楽天快進撃の秘密は「いじられルーキー」

2012年09月16日 18時00分

 楽天は15日のオリックス戦(京セラドーム)に3―2で競り勝ち、3連勝を飾った。これで3位・ソフトバンクとは3ゲーム差に接近。逆転のCS進出へ向けてチーム全体が一丸となっている。

 この日のヒーローは6回2失点で試合を作った先発の菊池と5回に勝ち越しとなる適時打を放ったガルシアの2人。しかしチーム内では意外な男が「連勝の原動力」とささやかれている。ドラフト6位ルーキー・島内宏明外野手(22)だ。この日は7番・左翼で先発すると1点を追う初回一死二塁の第1打席で右前打を放ち、その後の同点シーンにつなげた。

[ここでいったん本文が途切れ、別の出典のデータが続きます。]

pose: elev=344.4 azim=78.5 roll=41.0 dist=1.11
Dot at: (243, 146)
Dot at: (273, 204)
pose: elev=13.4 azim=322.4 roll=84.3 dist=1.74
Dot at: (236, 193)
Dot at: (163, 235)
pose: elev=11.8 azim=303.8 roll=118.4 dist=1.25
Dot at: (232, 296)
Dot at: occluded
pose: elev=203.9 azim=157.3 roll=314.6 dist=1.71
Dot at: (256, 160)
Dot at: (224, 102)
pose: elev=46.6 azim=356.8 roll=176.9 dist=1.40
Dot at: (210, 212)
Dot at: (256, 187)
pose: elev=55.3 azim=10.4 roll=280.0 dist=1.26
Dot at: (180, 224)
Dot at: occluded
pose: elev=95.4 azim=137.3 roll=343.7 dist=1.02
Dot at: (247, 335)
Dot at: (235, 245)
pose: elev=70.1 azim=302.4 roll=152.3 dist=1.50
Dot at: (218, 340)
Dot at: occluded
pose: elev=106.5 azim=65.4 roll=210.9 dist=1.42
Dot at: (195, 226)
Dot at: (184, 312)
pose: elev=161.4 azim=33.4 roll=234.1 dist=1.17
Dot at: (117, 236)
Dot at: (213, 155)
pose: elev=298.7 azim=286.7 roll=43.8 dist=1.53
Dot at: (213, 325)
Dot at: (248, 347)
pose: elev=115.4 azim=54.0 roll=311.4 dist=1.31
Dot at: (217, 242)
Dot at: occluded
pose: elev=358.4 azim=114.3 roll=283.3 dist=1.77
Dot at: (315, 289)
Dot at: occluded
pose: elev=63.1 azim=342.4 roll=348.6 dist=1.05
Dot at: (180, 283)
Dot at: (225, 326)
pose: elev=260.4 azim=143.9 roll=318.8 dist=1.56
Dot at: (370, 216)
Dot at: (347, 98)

 8月22日のロッテ戦で初のお立ち台に立ってにわかに脚光を浴び始めたが、それ以前は“やらかし”の連続だった。開幕一軍を勝ち取りながらも一軍と二軍を行ったり来たりし、代走出場してはボーンヘッドを繰り返すなど失態ばかり。明治大の大先輩にあたる星野監督からは「同じ明治として恥ずかしいわ…」とまで言われてきた。

 しかし、ある日の本拠地での練習中にデーブ大久保打撃コーチから「元気を出せ!」とマウンド上で明治大の校歌を歌わされるなど、今では完全な「楽天のイジられキャラ」としてチーム内に定着。先輩たちからちょっかいを出されながらも、嫌な顔一つせずに周囲の雰囲気を明るくさせている。

 ケチョンケチョンにイジられながらも、グラウンドではしっかりと結果を残す楽天期待のルーキー。闘将からの評価も急上昇している若武者のグラウンド内外での奮闘ぶりがチームの終盤戦のカギを握っている。